--- The input ---

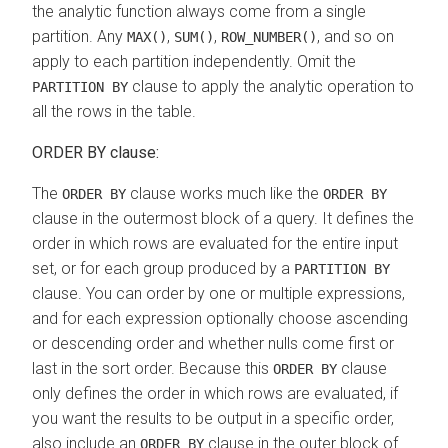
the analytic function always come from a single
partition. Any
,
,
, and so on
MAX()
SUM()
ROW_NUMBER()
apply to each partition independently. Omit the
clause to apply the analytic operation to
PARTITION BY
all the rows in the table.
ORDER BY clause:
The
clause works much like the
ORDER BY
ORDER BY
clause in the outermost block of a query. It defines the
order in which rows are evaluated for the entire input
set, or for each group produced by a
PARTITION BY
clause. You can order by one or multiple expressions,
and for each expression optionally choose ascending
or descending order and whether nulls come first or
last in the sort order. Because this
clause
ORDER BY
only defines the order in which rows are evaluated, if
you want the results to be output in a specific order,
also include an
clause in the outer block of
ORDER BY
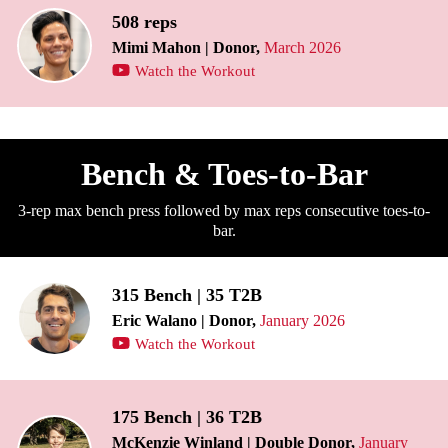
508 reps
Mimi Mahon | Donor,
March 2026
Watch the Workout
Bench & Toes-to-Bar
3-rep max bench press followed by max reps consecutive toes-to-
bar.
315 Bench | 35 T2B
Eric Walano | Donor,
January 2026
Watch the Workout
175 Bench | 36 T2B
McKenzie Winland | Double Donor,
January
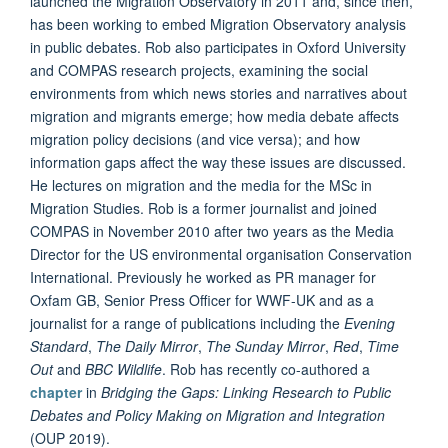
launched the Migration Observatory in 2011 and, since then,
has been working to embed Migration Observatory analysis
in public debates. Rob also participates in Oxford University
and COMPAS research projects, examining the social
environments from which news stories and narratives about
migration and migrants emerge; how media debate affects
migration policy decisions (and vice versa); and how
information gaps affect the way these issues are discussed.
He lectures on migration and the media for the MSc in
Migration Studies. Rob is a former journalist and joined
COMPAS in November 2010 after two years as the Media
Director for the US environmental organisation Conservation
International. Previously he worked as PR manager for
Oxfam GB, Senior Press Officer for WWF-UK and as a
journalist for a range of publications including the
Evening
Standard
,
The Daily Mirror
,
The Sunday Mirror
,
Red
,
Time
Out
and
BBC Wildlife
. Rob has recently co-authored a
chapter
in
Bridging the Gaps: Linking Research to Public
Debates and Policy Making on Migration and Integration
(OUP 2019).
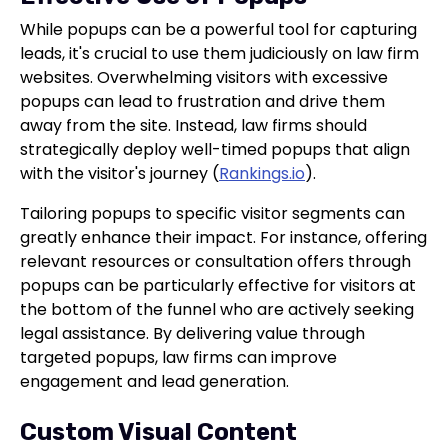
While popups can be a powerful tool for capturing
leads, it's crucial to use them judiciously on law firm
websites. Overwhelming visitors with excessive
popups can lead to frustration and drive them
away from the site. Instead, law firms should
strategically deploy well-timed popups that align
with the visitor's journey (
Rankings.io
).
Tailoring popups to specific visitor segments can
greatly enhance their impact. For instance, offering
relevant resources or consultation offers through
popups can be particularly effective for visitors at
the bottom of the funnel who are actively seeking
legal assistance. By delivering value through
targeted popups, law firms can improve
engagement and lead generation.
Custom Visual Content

---

# Exercise directions
Output, exactly, all the records above; include no pictures.

# Task response
the analytic function always come from a single
partition. Any
,
,
, and so on
MAX()
SUM()
ROW_NUMBER()
apply to each partition independently. Omit the
clause to apply the analytic operation to
PARTITION BY
all the rows in the table.
ORDER BY clause:
The
clause works much like the
ORDER BY
ORDER BY
clause in the outermost block of a query. It defines the
order in which rows are evaluated for the entire input
set, or for each group produced by a
PARTITION BY
clause. You can order by one or multiple expressions,
and for each expression optionally choose ascending
or descending order and whether nulls come first or
last in the sort order. Because this
clause
ORDER BY
only defines the order in which rows are evaluated, if
you want the results to be output in a specific order,
also include an
clause in the outer block of
ORDER BY
508 reps
Mimi Mahon | Donor,
March 2026
Watch the Workout
Bench & Toes-to-Bar
3-rep max bench press followed by max reps consecutive toes-to-
bar.
315 Bench | 35 T2B
Eric Walano | Donor,
January 2026
Watch the Workout
175 Bench | 36 T2B
McKenzie Winland | Double Donor,
January
launched the Migration Observatory in 2011 and, since then,
has been working to embed Migration Observatory analysis
in public debates. Rob also participates in Oxford University
and COMPAS research projects, examining the social
environments from which news stories and narratives about
migration and migrants emerge; how media debate affects
migration policy decisions (and vice versa); and how
information gaps affect the way these issues are discussed.
He lectures on migration and the media for the MSc in
Migration Studies. Rob is a former journalist and joined
COMPAS in November 2010 after two years as the Media
Director for the US environmental organisation Conservation
International. Previously he worked as PR manager for
Oxfam GB, Senior Press Officer for WWF-UK and as a
journalist for a range of publications including the
Evening
Standard
,
The Daily Mirror
,
The Sunday Mirror
,
Red
,
Time
Out
and
BBC Wildlife
. Rob has recently co-authored a
chapter
in
Bridging the Gaps: Linking Research to Public
Debates and Policy Making on Migration and Integration
(OUP 2019).
While popups can be a powerful tool for capturing
leads, it's crucial to use them judiciously on law firm
websites. Overwhelming visitors with excessive
popups can lead to frustration and drive them
away from the site. Instead, law firms should
strategically deploy well-timed popups that align
with the visitor's journey (
Rankings.io
).
Tailoring popups to specific visitor segments can
greatly enhance their impact. For instance, offering
relevant resources or consultation offers through
popups can be particularly effective for visitors at
the bottom of the funnel who are actively seeking
legal assistance. By delivering value through
targeted popups, law firms can improve
engagement and lead generation.
Custom Visual Content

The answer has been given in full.